6 thoughts on “Recover data from RAM after a crash

  1. anna_of_solar_chargers says:

    Here are some from me:

    Get a hybrid car if you can afford it
    Install solar panels
    Learn something new about alternative energy sources
    Post something online about alternative energy – on a forum, blog, or anywhere.

    Those are my ideas.

    Anna

    http://www.findportablesolarpower.com

  2. anna_of_solar_chargers says:

    Here are some from me:

    Get a hybrid car if you can afford it
    Install solar panels
    Learn something new about alternative energy sources
    Post something online about alternative energy – on a forum, blog, or anywhere.

    Those are my ideas.

    Anna

    http://www.findportablesolarpower.com

  3. Peter says:

    A big thing you can do is e-mail your local power company, or anyone in your local government. Politely ask for a few things: the cancellation of any currently planned coal powered power plants, ask your city to switch to LED traffic lights if they haven’t switched already, and ask your power company to switch to green power.

    You can also buy green power house. Basically you pay a certain amount a month (in NC it’s $4), and a local organization makes it more affordable for local people and companies to buy and maintain green power sources. A 2 kwh solar system costs a good $20,000. It goes a long way toward powering a house, and it should pay for itself in about 15 years, but if you can’t afford it, buying green power is a good alternative.

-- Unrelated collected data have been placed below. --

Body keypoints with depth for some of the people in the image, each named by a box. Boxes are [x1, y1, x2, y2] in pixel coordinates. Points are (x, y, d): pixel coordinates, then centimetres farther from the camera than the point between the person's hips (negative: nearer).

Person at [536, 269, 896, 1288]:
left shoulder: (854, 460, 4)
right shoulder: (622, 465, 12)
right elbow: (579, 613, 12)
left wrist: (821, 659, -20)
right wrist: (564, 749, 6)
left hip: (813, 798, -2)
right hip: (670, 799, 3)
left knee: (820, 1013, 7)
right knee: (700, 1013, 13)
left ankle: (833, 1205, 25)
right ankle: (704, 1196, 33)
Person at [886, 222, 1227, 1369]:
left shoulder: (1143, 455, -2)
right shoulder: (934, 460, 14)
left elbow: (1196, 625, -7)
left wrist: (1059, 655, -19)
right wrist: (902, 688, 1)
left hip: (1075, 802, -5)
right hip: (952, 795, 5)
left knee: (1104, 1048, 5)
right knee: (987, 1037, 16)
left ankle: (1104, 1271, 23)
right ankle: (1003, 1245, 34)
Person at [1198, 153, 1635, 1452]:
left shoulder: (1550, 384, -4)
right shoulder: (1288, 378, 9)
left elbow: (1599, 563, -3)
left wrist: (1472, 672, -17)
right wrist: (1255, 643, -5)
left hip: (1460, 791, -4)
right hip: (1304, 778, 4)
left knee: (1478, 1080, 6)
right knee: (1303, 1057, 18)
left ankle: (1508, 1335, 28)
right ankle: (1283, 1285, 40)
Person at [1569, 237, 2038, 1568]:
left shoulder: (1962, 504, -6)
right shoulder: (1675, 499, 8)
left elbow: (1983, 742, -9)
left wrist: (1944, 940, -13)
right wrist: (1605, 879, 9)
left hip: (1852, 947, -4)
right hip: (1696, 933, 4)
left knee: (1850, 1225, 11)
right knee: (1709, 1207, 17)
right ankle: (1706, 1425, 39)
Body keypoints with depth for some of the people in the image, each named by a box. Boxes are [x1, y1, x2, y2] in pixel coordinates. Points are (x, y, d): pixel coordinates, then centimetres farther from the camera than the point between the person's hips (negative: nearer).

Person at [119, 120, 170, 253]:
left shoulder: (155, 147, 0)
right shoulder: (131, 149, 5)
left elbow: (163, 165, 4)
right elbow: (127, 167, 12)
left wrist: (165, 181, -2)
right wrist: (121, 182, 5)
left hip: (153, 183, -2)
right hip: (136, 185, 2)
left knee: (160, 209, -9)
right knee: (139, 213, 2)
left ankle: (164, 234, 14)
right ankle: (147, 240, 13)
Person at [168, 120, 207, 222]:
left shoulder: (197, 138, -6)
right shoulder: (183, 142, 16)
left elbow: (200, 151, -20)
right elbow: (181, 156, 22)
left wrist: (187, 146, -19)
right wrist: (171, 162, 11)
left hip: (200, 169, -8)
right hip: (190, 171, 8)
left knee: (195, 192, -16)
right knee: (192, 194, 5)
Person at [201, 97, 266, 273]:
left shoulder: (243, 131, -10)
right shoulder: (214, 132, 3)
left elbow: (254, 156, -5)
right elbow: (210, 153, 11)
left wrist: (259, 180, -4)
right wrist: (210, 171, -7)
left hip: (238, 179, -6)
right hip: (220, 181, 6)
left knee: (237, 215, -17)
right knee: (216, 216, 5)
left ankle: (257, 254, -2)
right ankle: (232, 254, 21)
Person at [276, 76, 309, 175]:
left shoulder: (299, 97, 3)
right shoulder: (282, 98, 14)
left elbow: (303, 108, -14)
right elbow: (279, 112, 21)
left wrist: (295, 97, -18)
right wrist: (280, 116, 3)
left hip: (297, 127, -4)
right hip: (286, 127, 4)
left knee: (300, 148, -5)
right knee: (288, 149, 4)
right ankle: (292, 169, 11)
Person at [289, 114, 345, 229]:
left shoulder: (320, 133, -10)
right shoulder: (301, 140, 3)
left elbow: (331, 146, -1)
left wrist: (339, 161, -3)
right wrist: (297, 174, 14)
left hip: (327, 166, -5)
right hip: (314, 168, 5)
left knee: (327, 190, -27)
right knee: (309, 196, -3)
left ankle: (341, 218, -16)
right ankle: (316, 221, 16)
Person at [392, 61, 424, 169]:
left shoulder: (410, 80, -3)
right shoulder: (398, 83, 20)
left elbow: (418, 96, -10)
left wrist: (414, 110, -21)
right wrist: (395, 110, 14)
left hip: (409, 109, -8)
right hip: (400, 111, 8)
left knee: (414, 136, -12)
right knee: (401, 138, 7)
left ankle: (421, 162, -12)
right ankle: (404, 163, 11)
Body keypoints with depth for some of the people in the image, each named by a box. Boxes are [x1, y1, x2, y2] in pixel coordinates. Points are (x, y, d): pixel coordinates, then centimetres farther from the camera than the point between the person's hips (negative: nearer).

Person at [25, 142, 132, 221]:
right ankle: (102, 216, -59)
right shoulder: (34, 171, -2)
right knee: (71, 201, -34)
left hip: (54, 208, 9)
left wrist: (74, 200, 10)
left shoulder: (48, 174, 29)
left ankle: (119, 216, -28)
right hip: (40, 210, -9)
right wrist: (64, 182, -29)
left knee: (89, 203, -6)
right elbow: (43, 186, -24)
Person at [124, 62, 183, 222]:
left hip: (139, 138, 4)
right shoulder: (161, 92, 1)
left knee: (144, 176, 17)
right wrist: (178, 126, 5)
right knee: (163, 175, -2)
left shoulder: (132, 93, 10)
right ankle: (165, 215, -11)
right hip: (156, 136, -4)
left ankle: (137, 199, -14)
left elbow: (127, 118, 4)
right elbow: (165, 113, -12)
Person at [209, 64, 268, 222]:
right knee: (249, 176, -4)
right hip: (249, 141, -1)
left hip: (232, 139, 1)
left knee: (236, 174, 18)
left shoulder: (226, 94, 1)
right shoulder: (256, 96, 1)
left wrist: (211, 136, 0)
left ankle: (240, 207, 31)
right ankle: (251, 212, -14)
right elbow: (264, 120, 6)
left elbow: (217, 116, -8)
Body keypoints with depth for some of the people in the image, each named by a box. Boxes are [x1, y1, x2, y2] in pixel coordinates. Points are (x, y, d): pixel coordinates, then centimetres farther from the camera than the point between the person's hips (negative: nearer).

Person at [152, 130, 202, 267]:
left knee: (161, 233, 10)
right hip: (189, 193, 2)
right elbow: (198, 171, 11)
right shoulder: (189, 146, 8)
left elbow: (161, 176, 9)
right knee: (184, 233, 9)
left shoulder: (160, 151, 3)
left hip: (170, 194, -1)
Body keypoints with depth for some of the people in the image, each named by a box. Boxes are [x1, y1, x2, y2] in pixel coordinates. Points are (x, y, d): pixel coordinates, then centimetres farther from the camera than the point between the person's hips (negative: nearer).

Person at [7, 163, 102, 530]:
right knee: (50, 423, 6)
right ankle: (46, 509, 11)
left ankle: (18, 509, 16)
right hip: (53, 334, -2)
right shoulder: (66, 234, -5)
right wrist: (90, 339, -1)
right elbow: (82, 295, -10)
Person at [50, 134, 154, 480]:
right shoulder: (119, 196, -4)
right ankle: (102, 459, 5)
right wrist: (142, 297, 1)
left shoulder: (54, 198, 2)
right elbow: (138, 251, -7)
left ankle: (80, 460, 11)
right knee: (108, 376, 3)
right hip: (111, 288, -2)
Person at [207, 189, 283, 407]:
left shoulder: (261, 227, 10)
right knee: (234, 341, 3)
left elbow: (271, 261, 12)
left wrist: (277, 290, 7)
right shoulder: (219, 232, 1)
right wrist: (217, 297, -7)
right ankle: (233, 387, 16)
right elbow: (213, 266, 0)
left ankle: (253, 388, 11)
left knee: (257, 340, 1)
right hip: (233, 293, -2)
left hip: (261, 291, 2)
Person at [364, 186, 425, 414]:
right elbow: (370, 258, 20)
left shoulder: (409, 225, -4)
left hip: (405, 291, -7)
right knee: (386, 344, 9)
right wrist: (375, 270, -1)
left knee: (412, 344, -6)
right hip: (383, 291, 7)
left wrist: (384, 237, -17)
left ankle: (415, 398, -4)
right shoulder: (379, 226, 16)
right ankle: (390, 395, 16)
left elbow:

You sign up on your power bill, and when you do this your not only helping local environmentally friendly organizations, your also telling your power company that you’re concerned about what they’re doing for the environment.

    When you’re at the store, buy locally grown produce over food that has been shipped from elsewhere in the country. For the average item it takes about 10 times more calories to transport it to the store than you get from eating it. Also, support local restaurants that buy local food.

    Buy insulation for your light switches and outlets. You loose a lot of hot or cold air in your house simply because it leaks out of small holes in your walls. All you have to do is buy this insulation (available at home improvement stores), pull off the cover, place the insulation, and screw the cover back on. Besides that, try to open windows instead of turning on the AC.

    You can buy carbon offsets from carbonfund.org. You pay a certain amount of money based on how much carbon you use on average, and the money goes to supporting carbon reducing projects. This is how companies like Whole Foods Market, WalMart and Volkswagen reduce their emissions. Speaking of Whole Foods, if you have one in your area, shop there. They buy local produce when they can, they don’t use plastic bags at the checkout, and they support local environmentally friendly projects.

    Bring your own grocery bag to the store. Whole Foods will give you a 5cent per bag discount, and sells some nice canvas grocery bags that you can use there and elsewhere. However, you can bring your own grocery bag anywhere else too.

    We all do things that are a little wasteful. Keep that in mind, and whenever you catch yourself doing something wasteful (throwing vegetable peels in the garbage, sitting in a parked car with the engine on, etc), make an honest effort to stop. Everything you do helps, no matter how small. The most important thing you can do to help the environment is to be aware, and act on that awareness whenever possible.

Comments are closed.

Discuss this article with the rest of the community on our Discord server!
Tagged

ADVERTISEMENT

Maker Faire Bay Area 2023 - Mare Island, CA

Escape to an island of imagination + innovation as Maker Faire Bay Area returns for its 15th iteration!

Buy Tickets today! SAVE 15% and lock-in your preferred date(s).